- _Exercise_:
Apart from the pictures, write out the records that follow exactly.

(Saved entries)
++++
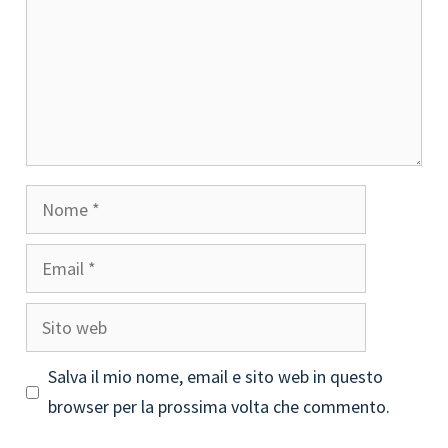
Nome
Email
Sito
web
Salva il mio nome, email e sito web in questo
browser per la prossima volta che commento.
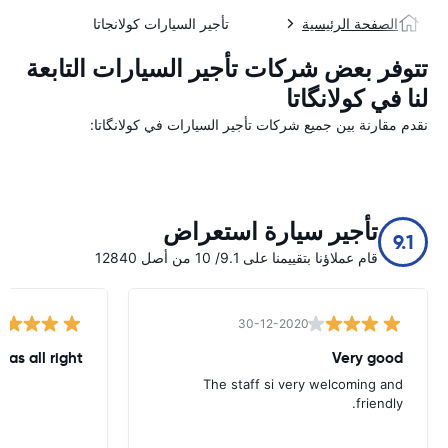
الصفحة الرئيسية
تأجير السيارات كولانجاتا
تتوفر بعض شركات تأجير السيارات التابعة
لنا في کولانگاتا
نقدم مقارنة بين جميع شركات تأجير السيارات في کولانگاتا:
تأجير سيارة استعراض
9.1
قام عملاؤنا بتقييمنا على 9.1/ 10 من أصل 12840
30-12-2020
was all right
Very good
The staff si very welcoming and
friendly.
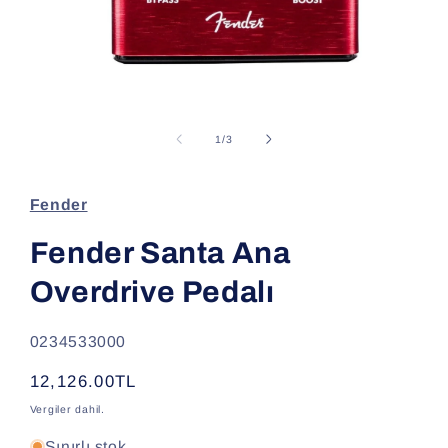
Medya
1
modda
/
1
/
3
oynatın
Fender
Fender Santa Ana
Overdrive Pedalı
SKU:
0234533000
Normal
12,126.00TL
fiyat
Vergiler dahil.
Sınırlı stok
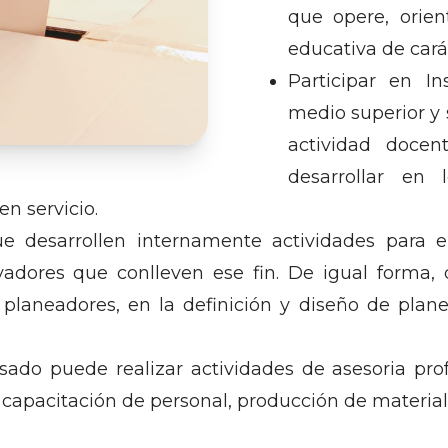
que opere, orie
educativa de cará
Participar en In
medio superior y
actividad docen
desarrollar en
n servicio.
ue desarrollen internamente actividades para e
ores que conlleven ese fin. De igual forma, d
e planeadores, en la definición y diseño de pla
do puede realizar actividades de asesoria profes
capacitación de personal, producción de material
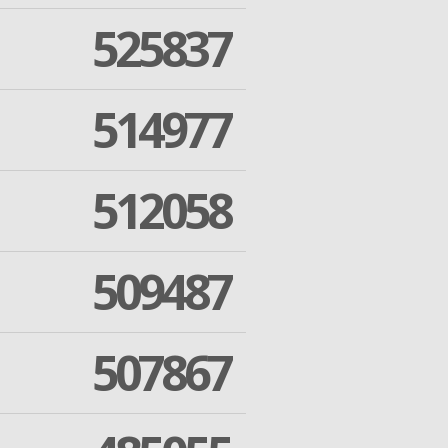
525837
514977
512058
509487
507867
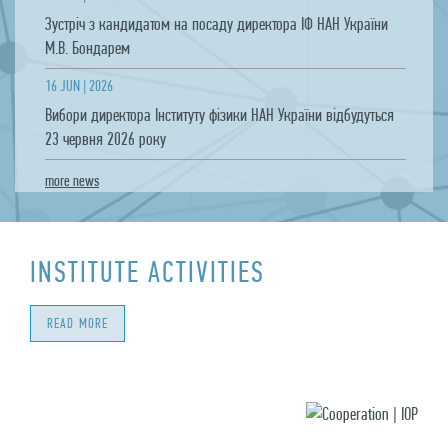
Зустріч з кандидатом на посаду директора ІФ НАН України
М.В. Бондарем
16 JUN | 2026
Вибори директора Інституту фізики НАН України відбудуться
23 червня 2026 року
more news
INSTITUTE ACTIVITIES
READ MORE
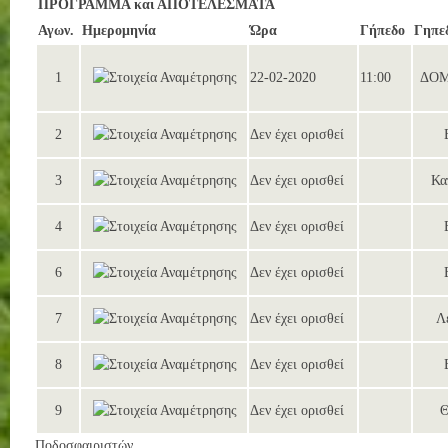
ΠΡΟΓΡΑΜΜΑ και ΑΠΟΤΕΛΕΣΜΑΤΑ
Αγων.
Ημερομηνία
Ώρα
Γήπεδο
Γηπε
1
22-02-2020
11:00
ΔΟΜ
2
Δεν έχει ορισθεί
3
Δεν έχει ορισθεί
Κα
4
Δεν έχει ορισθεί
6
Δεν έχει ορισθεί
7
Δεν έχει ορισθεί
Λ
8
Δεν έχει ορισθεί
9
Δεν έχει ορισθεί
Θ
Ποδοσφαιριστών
++++
- _Solution_:
Nome
Email
Sito
web
Salva il mio nome, email e sito web in questo
browser per la prossima volta che commento.
الصفحة الرئيسية
تأجير السيارات كولانجاتا
تتوفر بعض شركات تأجير السيارات التابعة
لنا في کولانگاتا
نقدم مقارنة بين جميع شركات تأجير السيارات في کولانگاتا:
تأجير سيارة استعراض
9.1
قام عملاؤنا بتقييمنا على 9.1/ 10 من أصل 12840
30-12-2020
was all right
Very good
The staff si very welcoming and
friendly.
Medya
1
modda
/
1
/
3
oynatın
Fender
Fender Santa Ana
Overdrive Pedalı
SKU:
0234533000
Normal
12,126.00TL
fiyat
Vergiler dahil.
Sınırlı stok
que opere, orie
educativa de cará
Participar en In
medio superior y
actividad docen
desarrollar en
n servicio.
ue desarrollen internamente actividades para e
ores que conlleven ese fin. De igual forma, d
e planeadores, en la definición y diseño de pla
do puede realizar actividades de asesoria profes
capacitación de personal, producción de material
525837
514977
512058
509487
507867
Зустріч з кандидатом на посаду директора ІФ НАН України
М.В. Бондарем
16 JUN | 2026
Вибори директора Інституту фізики НАН України відбудуться
23 червня 2026 року
more news
INSTITUTE ACTIVITIES
READ MORE
ΠΡΟΓΡΑΜΜΑ και ΑΠΟΤΕΛΕΣΜΑΤΑ
Αγων.
Ημερομηνία
Ώρα
Γήπεδο
Γηπε
1
22-02-2020
11:00
ΔΟΜ
2
Δεν έχει ορισθεί
3
Δεν έχει ορισθεί
Κα
4
Δεν έχει ορισθεί
6
Δεν έχει ορισθεί
7
Δεν έχει ορισθεί
Λ
8
Δεν έχει ορισθεί
9
Δεν έχει ορισθεί
Θ
Ποδοσφαιριστών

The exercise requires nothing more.